2020 and the return of the HPDA

If you read yesterday’s post, you may have noticed this tin can filled with index cards on my desk.

Tea can with index cards

The tea was a gift from my daughter and is long gone, but the can it came in seemed too nice to throw away. So I kept it around, figuring I’d eventually find a use for it. I didn’t think that use would take me back 15 years.

I’ve been one of the lucky people who’ve been able to work throughout the pandemic, and I’ve been able to work safely from home most of the time. My trips to the office have been mainly for dealing with bills and the mail and for shuttling books and file material back and forth from home. My time there has generally been limited to a couple of visits a week for no more than a few hours.

So when I’m at the office, I typically want to whip through a short set of tasks as quickly as I can and leave. At some point in late spring, I found myself writing a checklist on an index card and stuffing it in my back pocket before I left for work. While at the office, I’d check off the tasks; when there was nothing left to check, it was time to go home.

It struck me that when I needed to be efficient and complete, I went from digital to analog. Instead of pulling out my phone, which has the entire world in it, it was better to pull out that one card with just what I needed and nothing more. I had rediscovered the focus that comes with a stripped-down version of Merlin Mann’s Hipster PDA.1

The completely stripped-down HPDA didn’t last long. Sometimes I learned things at work that needed to be acted upon when I got home, and it wasn’t always easy to write them down on a single flimsy index card. So I retrieved my Levenger Pocket Briefcase from a back shelf in my closet and began using it as a writing surface and to hold a few extra cards.

Levenger pocket briefcase with task list card

As you can see in the photo, the handwritten task list gave way to a printed one.

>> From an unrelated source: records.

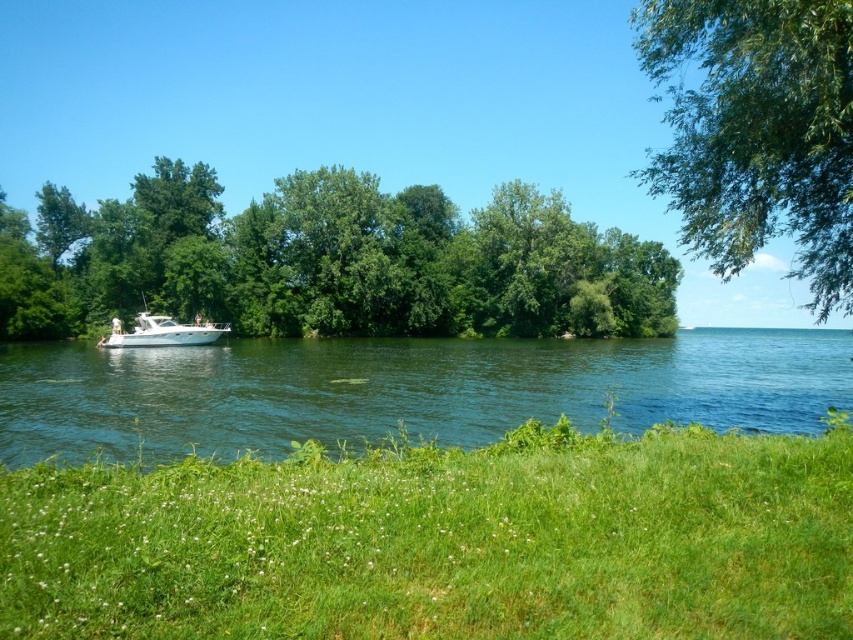
Can you confirm if green leafy trees at left is positioned to the left of green water at lower center?

Indeed, green leafy trees at left is positioned on the left side of green water at lower center.

Find the location of `green leafy trees at left`. green leafy trees at left is located at coordinates (328, 260).

Image resolution: width=853 pixels, height=640 pixels. What are the coordinates of `green leafy trees at left` in the screenshot? It's located at (328, 260).

Is green leafy trees at left further to camera compared to green leafy tree at upper right?

Yes, green leafy trees at left is further from the viewer.

Who is lower down, green leafy trees at left or green leafy tree at upper right?

green leafy trees at left is below.

What do you see at coordinates (328, 260) in the screenshot?
I see `green leafy trees at left` at bounding box center [328, 260].

Find the location of a particular element. This screenshot has height=640, width=853. green leafy trees at left is located at coordinates (328, 260).

Does point (254, 419) come farther from viewer compared to point (216, 326)?

No.

Can you confirm if green water at lower center is bigger than white glossy boat at left?

Correct, green water at lower center is larger in size than white glossy boat at left.

Does point (370, 380) come closer to viewer compared to point (161, 317)?

Yes, point (370, 380) is closer to viewer.

Where is `green water at lower center`? The width and height of the screenshot is (853, 640). green water at lower center is located at coordinates (405, 390).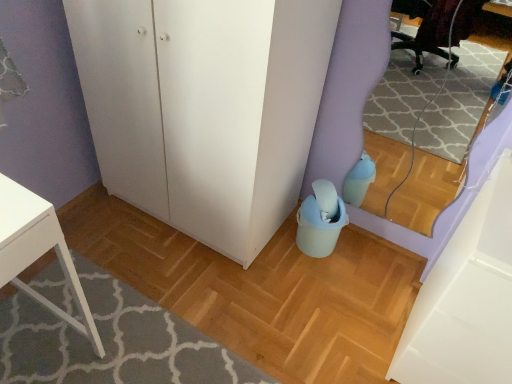
What are the coordinates of `free space in front of white matte cabinet at lower right` in the screenshot? It's located at [214, 291].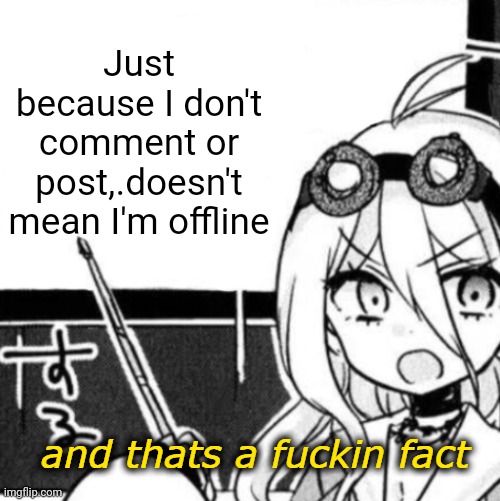
Where is `white board`? Image resolution: width=500 pixels, height=501 pixels. white board is located at coordinates (290, 122).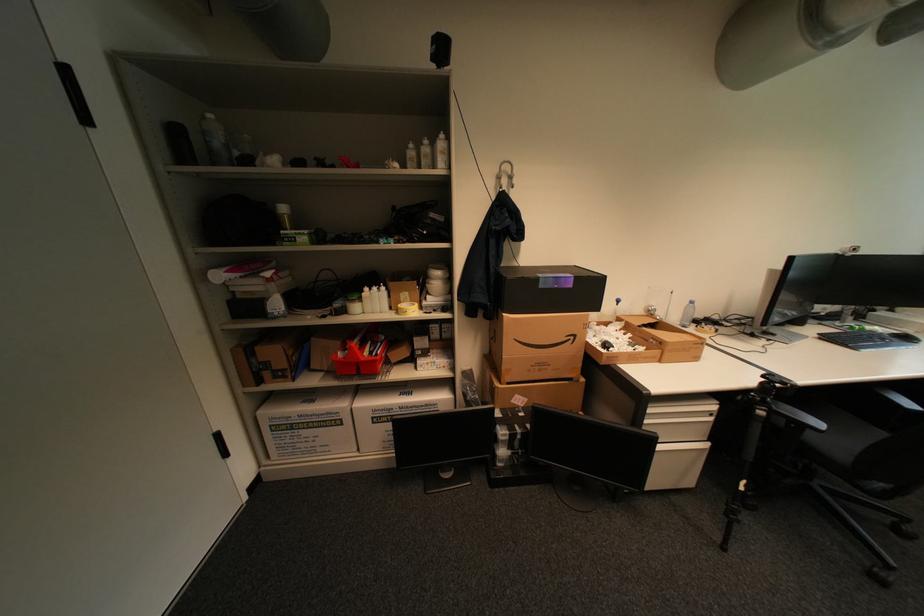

I started using the HPDA at home as well as at work, so the tasks it contained needed to be expanded and organized by project. But even with the expansion, it’s still just one card (sometimes the flip side, too, but I try to avoid that) where I can immediately see the things I need to do and mark them off as I do them. A new card is printed every morning, and the items that were checked off during the day are transferred to my task manager every evening.

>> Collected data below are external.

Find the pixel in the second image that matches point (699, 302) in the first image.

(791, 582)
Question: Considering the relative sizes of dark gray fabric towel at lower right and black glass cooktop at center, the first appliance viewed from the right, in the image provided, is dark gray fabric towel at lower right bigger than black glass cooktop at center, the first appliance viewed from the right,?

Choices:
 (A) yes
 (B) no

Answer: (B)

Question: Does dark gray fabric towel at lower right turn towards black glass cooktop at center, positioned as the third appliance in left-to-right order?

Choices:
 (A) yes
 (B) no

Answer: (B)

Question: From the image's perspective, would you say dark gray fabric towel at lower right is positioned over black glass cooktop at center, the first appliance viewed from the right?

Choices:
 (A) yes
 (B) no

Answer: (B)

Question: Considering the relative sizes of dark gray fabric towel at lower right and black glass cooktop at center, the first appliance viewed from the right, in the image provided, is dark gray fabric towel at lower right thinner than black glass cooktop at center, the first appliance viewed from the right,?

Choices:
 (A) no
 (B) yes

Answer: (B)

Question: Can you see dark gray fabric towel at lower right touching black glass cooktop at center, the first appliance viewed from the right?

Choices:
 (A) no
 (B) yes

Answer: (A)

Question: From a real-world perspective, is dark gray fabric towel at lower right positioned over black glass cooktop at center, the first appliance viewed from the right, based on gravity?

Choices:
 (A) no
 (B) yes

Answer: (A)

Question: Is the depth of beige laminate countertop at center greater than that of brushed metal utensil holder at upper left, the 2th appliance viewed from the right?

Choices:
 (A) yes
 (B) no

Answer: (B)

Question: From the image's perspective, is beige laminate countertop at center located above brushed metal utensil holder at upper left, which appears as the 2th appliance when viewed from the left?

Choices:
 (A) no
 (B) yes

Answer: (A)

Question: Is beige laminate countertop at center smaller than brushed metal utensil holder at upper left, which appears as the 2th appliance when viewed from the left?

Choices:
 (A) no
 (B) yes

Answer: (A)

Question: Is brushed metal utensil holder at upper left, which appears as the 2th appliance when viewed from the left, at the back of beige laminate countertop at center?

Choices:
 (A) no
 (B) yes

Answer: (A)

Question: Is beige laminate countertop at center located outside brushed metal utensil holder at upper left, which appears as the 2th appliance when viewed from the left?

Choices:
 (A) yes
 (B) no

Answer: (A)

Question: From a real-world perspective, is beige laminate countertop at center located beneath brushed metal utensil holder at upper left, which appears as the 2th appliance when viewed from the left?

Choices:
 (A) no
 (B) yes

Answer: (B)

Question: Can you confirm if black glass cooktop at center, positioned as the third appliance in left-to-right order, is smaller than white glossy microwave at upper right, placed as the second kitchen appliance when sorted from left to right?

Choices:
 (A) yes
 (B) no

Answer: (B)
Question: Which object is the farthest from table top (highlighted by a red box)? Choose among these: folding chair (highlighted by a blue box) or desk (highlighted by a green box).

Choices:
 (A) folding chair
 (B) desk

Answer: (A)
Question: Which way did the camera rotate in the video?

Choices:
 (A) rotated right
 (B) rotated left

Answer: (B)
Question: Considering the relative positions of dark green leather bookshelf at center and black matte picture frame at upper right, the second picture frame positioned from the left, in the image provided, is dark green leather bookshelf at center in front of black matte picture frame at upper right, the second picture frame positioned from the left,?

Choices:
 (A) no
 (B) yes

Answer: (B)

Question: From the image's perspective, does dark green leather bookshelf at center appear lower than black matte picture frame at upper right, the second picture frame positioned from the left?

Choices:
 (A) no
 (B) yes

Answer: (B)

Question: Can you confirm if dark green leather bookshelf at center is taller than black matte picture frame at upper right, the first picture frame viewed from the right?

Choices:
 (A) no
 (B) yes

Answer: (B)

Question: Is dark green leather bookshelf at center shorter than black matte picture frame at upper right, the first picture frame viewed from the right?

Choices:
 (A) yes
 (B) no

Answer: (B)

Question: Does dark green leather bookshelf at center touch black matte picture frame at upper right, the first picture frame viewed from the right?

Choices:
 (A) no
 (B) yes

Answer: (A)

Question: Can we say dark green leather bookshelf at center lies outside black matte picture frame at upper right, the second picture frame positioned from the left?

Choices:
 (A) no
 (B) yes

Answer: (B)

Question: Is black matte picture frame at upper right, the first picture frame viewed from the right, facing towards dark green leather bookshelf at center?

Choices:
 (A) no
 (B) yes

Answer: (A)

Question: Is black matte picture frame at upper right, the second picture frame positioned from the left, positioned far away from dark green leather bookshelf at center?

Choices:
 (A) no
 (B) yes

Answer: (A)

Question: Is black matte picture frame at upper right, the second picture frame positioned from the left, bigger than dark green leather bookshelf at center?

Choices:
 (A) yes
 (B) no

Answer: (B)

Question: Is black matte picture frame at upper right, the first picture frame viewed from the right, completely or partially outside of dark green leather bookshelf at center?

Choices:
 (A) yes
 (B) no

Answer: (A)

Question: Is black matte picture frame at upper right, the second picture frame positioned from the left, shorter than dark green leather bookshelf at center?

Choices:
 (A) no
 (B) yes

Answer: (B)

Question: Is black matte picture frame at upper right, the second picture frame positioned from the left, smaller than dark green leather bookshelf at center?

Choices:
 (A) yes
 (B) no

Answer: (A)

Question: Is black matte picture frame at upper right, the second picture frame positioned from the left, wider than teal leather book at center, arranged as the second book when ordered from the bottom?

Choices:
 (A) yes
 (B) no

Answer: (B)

That task manager is Things, which I’ve been using to track my work across Mac, iPad, and iPhone for a couple of years. It syncs well, it looks good, and it fits the way I think. The formatting and printing is done through a few scripts and configuration files repurposed from this setup that I put together about 10 years ago.

I’ll detail those scripts and configuration files in a later post. This post was for thinking about how 2020 taught me that what I was doing in 2005 and 2010 is still worthwhile and probably shouldn’t have been abandoned. And to explain why I have a tin can full of index cards on my desk.

  1. Remember when he was Merlin Mann?